Supplied text:
--- START ---

STEELE, Richard (1672-1729), of Llangunnor, Carm.

Published in The History of Parliament: the House of Commons 1715-1754, ed. R. Sedgwick, 1970
Available from Boydell and Brewer

Constituency

Dates

1713 - 18 Mar. 1714
1715 - 1722
1722 - 1727

Family and Education

bap. 12 Mar. 1672, o.s. of Richard Steele of Monks-town and Dublin, attorney, by Eleanor, da. of one Sheyles, wid. of Thomas Symes, or Sims, of Dublin. educ. Charterhouse, as nominee of the Duke of Ormonde 1684-9; Ch. Ch. Oxf. 1689; postmaster Merton, Oxf. 1691-2. m. (1) c. May 1705, Margaret (d. 21 Dec. 1706) da. of John Ford of St. Andrew Overhills, Barbados, sis. and testamentary h. of Maj. Robert Ford of St. Andrew’s, Barbados, wid. of John Stretch of St. James’s, Barbados, s.p.; (2) 9 Sept. 1707, Mary, da. and h. of Jonathan Scurlock of Llangunnor, 2s. 2da. suc. fa. c.1677. Kntd. 9 Apr. 1715.

Offices Held

Volunteer 2 tp. Life Gds. c.1693, sec. to Ld. Cutts 1696-7; ensign, Coldstream Gds. 1697; capt. 34 Ft. 1702-c.1705; gentleman waiter to the Prince Consort 1706-8; gazetteer 1707-10; commr. of stamps 1710-13; surveyor, royal stables at Hampton Court 1714-c.1717; supervisor, Theatre Royal, Drury Lane, Jan. 1715-Jan. 1720, May 1721-d.; commr. for forfeited estates 1716-25.

--- END ---

Data shown:
--- START ---

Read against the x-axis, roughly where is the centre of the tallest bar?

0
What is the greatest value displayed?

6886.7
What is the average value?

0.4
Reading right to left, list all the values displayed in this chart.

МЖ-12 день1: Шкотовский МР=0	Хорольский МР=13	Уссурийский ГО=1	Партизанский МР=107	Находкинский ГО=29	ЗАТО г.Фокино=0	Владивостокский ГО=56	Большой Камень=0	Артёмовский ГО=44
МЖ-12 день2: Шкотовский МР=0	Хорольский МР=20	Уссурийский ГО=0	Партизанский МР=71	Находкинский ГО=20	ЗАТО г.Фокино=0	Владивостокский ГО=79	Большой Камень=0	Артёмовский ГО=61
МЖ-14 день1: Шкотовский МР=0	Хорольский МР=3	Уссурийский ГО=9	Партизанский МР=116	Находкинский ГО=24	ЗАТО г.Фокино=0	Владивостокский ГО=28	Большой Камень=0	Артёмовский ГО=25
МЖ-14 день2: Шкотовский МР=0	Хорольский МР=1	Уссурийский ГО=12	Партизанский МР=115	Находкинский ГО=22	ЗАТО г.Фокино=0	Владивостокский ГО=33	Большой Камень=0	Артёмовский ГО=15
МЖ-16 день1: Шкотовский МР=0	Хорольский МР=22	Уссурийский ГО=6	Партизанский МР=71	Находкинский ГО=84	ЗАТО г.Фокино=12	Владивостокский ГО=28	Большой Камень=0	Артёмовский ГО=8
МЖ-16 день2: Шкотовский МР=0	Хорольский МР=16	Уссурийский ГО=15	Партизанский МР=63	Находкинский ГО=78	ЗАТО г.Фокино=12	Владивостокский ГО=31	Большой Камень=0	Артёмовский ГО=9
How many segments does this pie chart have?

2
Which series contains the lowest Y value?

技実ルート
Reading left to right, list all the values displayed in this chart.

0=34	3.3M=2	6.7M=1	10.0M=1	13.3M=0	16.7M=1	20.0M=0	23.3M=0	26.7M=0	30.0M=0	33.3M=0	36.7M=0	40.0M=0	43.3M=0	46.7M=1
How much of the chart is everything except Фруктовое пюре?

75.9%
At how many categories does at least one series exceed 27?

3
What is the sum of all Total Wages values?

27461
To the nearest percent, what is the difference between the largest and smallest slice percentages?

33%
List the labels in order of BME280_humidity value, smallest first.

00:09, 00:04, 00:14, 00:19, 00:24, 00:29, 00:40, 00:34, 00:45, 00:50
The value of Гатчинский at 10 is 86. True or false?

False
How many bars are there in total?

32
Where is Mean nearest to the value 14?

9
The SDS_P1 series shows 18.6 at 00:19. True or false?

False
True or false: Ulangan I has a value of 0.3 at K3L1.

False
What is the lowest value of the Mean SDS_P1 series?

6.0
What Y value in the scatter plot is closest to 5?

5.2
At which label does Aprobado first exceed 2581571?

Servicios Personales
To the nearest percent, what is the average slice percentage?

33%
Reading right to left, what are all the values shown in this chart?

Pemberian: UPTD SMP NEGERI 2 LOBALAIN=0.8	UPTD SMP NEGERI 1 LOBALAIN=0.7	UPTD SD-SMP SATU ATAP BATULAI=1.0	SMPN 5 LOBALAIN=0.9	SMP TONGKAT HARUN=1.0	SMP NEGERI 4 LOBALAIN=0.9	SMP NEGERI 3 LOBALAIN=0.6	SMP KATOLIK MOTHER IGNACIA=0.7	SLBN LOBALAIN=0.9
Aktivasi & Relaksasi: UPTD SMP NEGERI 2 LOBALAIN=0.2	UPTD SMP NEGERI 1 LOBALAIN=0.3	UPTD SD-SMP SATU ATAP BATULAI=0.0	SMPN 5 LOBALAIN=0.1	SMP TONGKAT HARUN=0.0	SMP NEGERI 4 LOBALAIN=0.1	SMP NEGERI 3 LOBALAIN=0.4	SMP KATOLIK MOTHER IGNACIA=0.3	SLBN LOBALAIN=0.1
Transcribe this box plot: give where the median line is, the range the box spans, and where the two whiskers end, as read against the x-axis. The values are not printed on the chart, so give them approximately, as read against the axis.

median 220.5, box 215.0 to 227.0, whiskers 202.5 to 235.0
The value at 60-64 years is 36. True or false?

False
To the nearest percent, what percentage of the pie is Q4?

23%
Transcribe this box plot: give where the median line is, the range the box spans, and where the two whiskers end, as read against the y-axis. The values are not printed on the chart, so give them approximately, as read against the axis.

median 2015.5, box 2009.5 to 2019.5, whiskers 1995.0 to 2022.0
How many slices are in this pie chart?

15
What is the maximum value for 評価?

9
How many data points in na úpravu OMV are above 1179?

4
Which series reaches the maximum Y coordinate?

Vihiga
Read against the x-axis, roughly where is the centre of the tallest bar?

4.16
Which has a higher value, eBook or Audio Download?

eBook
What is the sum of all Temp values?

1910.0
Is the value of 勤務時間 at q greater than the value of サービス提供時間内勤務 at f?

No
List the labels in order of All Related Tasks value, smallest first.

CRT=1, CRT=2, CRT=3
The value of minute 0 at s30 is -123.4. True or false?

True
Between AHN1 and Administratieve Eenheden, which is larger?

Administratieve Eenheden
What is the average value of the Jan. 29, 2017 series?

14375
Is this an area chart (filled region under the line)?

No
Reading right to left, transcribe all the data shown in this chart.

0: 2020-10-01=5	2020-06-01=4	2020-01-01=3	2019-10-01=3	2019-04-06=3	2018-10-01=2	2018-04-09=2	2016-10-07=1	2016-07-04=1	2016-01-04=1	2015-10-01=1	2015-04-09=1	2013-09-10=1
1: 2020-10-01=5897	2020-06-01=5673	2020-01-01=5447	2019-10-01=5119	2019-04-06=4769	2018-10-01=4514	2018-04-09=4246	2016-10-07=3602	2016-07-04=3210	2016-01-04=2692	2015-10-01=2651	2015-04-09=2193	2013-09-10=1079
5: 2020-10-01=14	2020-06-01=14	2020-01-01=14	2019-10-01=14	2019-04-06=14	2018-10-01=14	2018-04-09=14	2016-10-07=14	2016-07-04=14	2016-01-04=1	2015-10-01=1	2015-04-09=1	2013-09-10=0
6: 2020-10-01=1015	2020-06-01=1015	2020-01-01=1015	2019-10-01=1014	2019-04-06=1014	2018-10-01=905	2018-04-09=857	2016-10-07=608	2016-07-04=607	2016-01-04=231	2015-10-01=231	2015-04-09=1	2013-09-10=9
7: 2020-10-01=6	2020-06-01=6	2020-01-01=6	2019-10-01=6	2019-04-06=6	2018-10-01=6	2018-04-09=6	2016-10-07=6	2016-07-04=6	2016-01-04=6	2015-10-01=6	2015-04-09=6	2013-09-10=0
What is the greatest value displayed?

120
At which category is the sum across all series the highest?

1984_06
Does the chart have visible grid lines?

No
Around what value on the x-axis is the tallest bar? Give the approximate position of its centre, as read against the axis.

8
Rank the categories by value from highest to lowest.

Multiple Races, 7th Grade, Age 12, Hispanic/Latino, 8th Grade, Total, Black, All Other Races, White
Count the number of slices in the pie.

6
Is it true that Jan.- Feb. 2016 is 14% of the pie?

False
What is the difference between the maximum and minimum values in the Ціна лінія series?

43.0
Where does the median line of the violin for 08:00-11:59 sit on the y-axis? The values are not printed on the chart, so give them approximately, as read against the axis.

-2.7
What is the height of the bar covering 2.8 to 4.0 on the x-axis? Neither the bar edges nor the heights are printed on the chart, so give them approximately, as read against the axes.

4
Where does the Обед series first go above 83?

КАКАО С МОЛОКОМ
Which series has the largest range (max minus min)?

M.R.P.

--- END ---

Activities:
**A.** According to the Richard Steele entry, on what date was he knighted?
**B.** In the Richard Steele entry, write out the text from "1713 - 18 Mar." to "9 Apr. 1715." again, swapping "Charterhouse" for "Westminster School".
**C.** Continue the Richard Steele entry from its last sentence onward.

Answer section:
**A.** 9 Apr. 1715

**B.**
1713 - 18 Mar. 1714
1715 - 1722
1722 - 1727

Family and Education

bap. 12 Mar. 1672, o.s. of Richard Steele of Monks-town and Dublin, attorney, by Eleanor, da. of one Sheyles, wid. of Thomas Symes, or Sims, of Dublin. educ. Westminster School, as nominee of the Duke of Ormonde 1684-9; Ch. Ch. Oxf. 1689; postmaster Merton, Oxf. 1691-2. m. (1) c. May 1705, Margaret (d. 21 Dec. 1706) da. of John Ford of St. Andrew Overhills, Barbados, sis. and testamentary h. of Maj. Robert Ford of St. Andrew’s, Barbados, wid. of John Stretch of St. James’s, Barbados, s.p.; (2) 9 Sept. 1707, Mary, da. and h. of Jonathan Scurlock of Llangunnor, 2s. 2da. suc. fa. c.1677. Kntd. 9 Apr. 1715.

**C.**
Biography

Richard Steele, the Whig essayist and dramatist,1 took a prominent part in the political warfare against the Tories under Queen Anne, bringing out the Tatler, 1709-11, and, with his friend Joseph Addison, the Spectator, 1711-12. Expelled by the Tory House of Commons in March 1714 for uttering seditious libels, he again obtained minor preferment after the Hanoverian succession, receiving a patent for the management of the theatre at Drury Lane and a royal bounty of £500 in January 1715.2 Through the Duke of Somerset he was offered a ‘very precarious and uncertain’ seat at Great Bedwyn but he accepted a nomination from the young Earl of Clare, afterwards Duke of Newcastle, for Boroughbridge where, with the help of Clare’s agent, Charles Wilkinson, and William Jessop, he was returned in February 1715.3 Shortly afterwards he was knighted on the presentation to the King of a congratulatory address, composed by himself, from Lord Clare and the deputy lieutenants of Middlesex. Early in May 1715 he was asked to take charge of official anti-Jacobite propaganda, especially that relating to the impeachment of the Tory ex-ministers. He was, however, like Addison, dissatisfied with the rewards for his services to the Hanoverian cause, complaining to Lord Clare on 25 May that in the late reign he had lost £3,000

and an acceptable character by choosing a side ... I will never hereafter do more than my part without knowing the terms I act upon and I think what I have said deserves a good establishment for life ... I cannot turn so much time that way and be supported by assistants equal to the work for less than £1,000 a year. And before I enter upon the argument I hope to receive £500 or be excused from so painful, so anxious and so unacceptable a service.

The £500 was forthcoming4 and Steele brought out a second series of the pro-Government Englishman, July-November 1715, but the ‘establishment’ of £1,000 a year did not materialize.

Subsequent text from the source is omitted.